Dataset records
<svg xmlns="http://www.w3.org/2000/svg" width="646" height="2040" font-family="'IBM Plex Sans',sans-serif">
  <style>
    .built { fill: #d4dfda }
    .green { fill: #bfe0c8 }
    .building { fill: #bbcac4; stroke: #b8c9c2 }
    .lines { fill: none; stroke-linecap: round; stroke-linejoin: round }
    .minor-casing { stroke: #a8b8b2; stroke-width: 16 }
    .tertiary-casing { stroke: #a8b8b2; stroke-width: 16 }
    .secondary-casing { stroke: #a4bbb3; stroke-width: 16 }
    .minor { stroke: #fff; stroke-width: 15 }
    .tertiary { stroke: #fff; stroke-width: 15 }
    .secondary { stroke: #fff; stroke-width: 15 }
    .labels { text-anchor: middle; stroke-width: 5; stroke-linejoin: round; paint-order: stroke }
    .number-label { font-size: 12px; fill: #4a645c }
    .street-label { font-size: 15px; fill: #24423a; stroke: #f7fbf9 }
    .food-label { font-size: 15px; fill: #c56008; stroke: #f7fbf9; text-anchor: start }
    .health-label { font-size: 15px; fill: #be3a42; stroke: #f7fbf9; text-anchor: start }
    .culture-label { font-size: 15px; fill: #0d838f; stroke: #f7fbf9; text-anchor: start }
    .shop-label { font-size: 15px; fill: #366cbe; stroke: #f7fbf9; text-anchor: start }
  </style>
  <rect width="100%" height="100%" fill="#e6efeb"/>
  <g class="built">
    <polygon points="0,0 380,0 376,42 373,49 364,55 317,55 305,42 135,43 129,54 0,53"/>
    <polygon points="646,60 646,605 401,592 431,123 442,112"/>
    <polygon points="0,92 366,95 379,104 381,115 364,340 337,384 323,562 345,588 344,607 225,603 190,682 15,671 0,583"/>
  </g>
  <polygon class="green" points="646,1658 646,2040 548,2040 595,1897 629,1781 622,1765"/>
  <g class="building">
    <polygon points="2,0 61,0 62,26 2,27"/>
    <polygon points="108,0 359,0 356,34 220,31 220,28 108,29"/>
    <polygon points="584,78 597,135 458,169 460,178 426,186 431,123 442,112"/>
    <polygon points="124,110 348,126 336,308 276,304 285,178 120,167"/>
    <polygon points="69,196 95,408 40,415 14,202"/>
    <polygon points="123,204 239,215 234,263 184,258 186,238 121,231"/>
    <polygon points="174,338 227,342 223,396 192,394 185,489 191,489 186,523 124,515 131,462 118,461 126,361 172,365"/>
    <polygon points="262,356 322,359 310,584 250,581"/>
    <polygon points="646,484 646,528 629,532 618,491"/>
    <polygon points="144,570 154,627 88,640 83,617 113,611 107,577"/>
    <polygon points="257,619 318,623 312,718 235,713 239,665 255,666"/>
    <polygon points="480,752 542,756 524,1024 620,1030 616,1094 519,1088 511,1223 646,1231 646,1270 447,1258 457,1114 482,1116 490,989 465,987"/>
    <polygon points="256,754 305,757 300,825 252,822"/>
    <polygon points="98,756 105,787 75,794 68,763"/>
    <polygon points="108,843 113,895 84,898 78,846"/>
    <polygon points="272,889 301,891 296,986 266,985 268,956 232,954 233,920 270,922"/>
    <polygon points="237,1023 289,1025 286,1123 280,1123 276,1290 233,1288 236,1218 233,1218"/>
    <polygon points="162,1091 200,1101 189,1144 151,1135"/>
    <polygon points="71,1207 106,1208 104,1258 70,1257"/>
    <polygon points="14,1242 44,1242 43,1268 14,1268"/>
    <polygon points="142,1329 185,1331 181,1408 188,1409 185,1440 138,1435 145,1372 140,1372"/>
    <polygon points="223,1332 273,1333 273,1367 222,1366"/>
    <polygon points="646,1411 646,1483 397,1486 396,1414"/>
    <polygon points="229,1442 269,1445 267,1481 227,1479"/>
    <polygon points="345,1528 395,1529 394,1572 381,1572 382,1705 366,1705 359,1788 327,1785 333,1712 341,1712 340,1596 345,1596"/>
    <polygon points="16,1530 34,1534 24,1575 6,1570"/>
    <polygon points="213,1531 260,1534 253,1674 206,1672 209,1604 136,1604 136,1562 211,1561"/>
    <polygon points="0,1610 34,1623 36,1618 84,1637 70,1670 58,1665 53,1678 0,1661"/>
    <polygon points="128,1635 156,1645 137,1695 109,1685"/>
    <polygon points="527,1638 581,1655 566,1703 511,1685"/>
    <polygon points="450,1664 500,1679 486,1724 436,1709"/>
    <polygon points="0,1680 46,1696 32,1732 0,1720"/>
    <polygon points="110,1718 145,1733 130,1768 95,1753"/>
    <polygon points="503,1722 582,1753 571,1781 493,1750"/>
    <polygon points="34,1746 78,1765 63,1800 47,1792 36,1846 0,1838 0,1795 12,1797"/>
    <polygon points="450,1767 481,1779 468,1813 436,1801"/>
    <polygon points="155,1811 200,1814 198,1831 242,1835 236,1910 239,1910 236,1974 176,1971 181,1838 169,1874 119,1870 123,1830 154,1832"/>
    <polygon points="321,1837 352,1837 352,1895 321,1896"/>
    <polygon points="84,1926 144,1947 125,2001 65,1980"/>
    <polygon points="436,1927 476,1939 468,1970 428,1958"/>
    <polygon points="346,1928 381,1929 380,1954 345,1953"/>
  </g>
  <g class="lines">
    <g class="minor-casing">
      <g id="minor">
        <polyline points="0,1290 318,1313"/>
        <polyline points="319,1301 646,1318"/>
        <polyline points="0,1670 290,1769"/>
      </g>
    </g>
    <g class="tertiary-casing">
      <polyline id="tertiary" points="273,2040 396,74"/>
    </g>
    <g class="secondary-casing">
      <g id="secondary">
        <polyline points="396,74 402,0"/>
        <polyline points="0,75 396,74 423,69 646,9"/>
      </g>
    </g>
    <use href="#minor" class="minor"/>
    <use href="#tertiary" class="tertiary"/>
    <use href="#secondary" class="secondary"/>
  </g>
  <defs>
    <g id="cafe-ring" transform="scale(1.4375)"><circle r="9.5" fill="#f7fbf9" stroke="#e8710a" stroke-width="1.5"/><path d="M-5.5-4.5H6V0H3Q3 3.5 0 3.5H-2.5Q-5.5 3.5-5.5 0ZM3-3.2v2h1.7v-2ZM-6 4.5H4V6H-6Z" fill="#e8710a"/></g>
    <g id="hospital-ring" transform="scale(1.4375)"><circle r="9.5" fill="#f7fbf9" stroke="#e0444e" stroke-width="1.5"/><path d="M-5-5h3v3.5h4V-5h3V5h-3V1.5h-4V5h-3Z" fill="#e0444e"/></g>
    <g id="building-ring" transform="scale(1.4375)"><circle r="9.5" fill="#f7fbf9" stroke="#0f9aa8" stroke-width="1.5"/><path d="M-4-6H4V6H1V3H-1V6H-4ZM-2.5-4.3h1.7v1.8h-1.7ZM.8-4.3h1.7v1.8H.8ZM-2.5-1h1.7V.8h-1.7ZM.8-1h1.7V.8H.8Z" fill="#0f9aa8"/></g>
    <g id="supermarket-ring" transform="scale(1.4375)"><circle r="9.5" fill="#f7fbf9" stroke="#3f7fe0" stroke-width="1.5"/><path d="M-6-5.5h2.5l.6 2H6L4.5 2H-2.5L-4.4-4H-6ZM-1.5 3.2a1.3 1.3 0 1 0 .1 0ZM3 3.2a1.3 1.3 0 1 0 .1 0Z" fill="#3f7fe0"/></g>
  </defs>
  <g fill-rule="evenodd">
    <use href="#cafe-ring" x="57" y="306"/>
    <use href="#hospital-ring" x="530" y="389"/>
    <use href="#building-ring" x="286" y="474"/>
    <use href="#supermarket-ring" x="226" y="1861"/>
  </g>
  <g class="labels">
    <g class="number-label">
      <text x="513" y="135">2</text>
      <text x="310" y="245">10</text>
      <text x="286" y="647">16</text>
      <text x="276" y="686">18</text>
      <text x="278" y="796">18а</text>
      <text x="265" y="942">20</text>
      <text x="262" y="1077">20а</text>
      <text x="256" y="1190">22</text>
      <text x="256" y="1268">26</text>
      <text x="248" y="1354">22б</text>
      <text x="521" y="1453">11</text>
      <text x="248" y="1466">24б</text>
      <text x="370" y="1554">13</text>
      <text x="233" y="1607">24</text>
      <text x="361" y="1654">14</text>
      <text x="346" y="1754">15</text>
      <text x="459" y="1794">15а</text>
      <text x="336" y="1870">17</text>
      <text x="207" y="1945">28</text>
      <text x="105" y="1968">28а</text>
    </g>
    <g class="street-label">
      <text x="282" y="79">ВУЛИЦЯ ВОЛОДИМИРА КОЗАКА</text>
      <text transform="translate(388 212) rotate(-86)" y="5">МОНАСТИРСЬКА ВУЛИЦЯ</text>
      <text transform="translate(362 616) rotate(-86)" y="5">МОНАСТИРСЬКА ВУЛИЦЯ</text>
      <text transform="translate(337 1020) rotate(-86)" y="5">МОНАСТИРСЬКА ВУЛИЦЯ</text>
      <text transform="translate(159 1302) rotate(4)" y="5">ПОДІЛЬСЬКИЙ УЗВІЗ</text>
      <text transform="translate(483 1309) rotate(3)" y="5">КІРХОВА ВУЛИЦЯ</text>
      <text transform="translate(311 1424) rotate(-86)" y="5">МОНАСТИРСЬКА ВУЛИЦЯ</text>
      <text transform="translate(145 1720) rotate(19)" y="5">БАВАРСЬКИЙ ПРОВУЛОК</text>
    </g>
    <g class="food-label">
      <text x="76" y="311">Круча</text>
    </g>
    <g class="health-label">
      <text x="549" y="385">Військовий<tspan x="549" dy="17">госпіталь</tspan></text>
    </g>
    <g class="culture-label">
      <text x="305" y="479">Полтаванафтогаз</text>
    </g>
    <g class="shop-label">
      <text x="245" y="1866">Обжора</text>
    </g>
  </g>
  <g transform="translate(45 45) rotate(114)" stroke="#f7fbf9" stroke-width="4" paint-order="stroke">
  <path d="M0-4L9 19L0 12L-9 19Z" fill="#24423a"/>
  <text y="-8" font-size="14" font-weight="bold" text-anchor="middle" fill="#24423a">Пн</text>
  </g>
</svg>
...
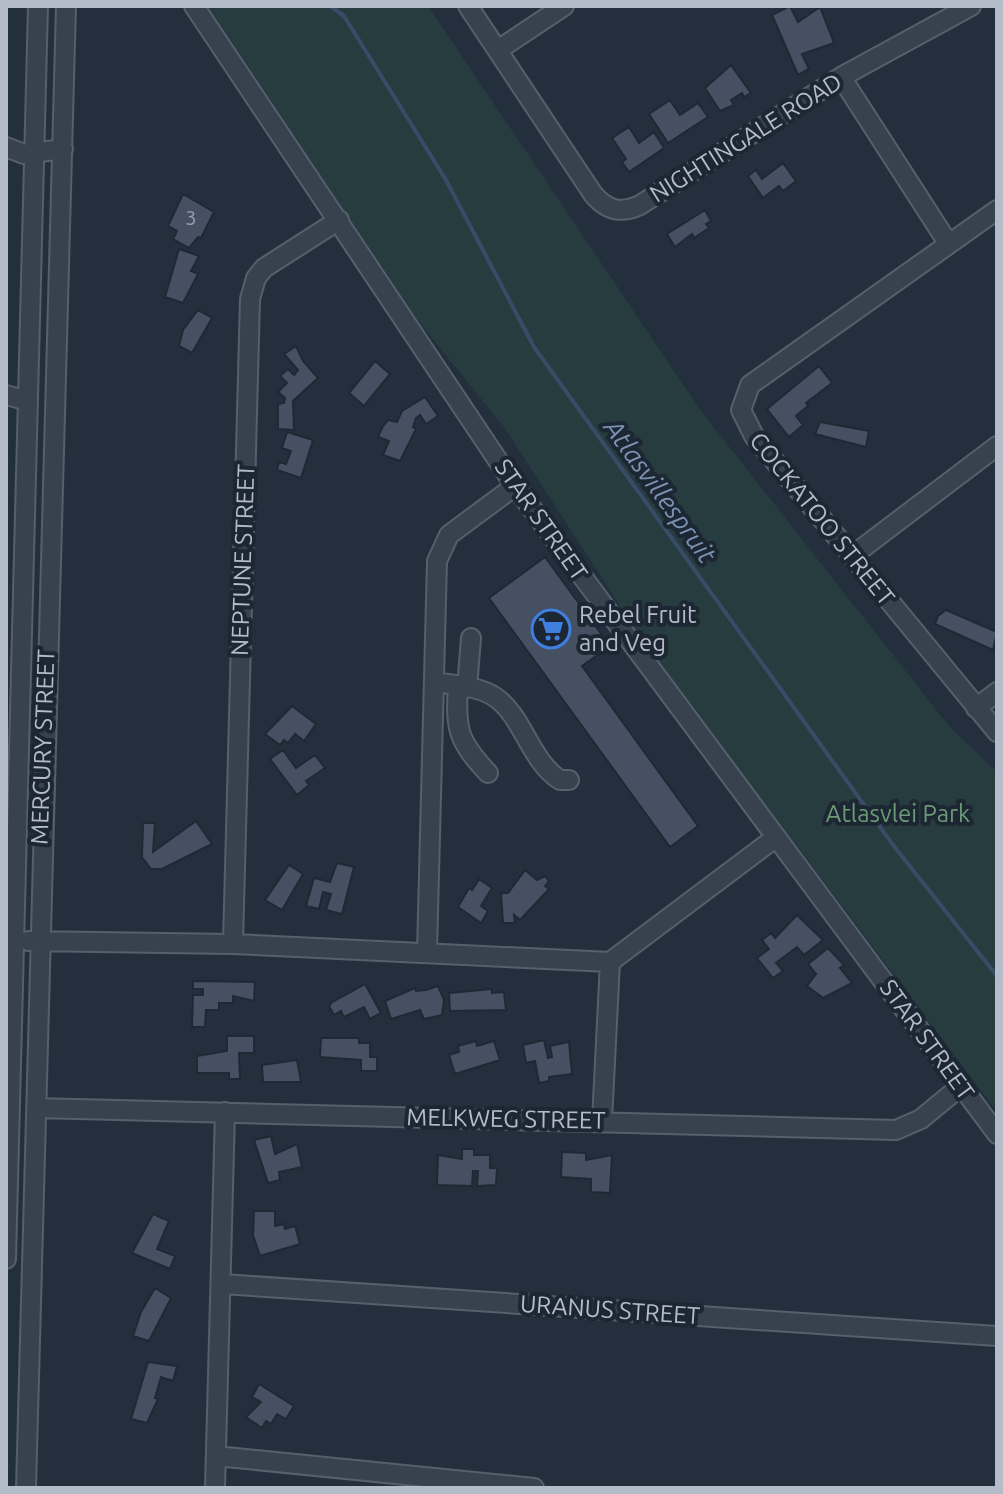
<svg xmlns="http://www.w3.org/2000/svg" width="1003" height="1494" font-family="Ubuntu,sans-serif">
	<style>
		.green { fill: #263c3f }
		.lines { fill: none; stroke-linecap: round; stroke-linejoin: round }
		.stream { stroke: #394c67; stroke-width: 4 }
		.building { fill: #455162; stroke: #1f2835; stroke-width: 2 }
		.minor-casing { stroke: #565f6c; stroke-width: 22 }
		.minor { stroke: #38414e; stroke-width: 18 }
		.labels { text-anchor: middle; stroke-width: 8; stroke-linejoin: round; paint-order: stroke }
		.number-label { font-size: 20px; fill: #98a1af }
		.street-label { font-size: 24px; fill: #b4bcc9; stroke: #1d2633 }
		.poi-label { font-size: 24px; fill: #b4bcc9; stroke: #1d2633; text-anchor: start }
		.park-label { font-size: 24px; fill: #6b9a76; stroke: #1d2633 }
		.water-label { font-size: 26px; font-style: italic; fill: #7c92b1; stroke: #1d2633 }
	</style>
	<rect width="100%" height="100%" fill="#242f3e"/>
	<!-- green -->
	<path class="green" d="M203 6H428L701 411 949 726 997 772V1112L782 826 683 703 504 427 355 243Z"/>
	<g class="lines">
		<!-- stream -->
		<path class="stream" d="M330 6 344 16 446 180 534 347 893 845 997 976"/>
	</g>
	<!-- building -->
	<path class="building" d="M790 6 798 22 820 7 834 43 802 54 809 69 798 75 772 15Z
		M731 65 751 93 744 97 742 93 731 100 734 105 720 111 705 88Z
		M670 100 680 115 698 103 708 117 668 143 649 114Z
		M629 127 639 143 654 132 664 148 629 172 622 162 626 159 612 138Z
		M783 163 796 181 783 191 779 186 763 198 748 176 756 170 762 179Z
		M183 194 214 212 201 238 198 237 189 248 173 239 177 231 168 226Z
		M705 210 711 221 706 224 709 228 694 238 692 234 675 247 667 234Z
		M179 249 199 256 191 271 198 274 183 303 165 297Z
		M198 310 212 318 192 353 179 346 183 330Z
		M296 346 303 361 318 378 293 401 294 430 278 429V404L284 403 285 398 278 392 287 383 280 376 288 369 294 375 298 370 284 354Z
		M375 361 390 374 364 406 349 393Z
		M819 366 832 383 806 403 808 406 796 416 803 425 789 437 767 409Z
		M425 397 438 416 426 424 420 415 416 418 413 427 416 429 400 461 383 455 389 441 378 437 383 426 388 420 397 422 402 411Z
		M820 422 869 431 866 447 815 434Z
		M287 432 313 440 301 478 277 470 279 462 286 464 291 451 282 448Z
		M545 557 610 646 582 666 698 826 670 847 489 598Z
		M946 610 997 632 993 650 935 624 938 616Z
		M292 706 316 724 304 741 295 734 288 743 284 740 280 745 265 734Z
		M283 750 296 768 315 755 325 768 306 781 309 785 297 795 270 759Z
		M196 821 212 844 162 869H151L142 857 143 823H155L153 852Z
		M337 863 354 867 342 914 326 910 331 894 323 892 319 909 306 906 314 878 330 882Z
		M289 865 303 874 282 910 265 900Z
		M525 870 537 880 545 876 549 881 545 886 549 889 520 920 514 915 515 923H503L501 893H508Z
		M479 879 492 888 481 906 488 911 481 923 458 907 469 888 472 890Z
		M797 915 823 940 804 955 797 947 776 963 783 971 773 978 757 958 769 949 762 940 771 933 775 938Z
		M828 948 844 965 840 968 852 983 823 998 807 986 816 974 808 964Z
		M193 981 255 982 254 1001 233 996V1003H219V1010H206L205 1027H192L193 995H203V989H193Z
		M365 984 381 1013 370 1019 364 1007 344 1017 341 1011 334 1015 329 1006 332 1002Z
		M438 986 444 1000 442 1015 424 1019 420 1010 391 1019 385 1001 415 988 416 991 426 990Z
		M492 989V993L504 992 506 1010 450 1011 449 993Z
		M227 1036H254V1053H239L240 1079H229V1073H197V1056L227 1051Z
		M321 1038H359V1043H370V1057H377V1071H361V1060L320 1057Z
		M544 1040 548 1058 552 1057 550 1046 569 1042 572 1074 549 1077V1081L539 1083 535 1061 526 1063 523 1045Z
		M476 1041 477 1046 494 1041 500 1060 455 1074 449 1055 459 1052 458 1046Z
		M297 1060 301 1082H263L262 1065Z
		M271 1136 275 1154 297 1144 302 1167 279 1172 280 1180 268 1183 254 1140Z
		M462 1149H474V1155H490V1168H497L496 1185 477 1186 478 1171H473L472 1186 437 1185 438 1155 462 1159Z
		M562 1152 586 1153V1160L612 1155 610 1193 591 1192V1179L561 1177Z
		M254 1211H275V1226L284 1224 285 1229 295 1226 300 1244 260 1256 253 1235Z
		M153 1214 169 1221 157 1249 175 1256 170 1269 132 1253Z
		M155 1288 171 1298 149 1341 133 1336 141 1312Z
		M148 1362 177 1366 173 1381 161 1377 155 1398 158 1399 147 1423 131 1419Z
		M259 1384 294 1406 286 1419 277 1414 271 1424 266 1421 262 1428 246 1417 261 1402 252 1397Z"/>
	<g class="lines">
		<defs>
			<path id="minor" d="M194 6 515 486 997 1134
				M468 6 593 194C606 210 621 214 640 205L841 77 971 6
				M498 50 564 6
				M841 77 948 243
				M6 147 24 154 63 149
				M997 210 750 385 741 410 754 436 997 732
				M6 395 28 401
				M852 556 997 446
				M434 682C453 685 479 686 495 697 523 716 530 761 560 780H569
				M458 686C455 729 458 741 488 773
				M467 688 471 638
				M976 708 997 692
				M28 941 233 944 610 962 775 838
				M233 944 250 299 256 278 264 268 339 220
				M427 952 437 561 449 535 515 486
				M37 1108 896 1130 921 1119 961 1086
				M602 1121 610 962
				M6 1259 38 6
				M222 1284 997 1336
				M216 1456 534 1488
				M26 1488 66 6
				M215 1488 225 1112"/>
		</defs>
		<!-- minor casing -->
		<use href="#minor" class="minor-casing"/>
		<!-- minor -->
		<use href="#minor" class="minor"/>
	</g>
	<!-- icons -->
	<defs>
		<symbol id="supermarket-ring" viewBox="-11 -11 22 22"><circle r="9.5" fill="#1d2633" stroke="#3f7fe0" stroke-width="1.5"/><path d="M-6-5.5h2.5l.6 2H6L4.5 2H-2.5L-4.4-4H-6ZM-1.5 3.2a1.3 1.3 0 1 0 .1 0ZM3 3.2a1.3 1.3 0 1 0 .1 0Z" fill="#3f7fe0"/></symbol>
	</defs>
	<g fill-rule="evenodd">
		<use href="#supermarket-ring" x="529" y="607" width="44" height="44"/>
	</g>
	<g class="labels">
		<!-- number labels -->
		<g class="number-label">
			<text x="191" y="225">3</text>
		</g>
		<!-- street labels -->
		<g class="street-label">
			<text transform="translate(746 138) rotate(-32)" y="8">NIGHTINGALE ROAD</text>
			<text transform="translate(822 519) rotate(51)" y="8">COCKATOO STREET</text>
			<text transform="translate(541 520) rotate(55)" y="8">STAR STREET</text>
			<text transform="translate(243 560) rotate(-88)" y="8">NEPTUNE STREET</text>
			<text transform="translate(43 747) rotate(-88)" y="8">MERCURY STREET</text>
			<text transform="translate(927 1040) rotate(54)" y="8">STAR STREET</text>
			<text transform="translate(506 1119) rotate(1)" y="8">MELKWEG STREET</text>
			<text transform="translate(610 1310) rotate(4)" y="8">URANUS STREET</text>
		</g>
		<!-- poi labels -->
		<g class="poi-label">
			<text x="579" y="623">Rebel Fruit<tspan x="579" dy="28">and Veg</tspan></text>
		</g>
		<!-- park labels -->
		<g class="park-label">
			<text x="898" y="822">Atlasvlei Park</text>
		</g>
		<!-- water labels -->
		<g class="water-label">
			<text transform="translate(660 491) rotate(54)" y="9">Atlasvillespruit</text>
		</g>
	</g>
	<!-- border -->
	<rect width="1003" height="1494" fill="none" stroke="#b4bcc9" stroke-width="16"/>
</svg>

(Required action): Pull every line containing the string "evenodd" out of the data above and copy it.

(Exercise answer):
  <g fill-rule="evenodd">
	<g fill-rule="evenodd">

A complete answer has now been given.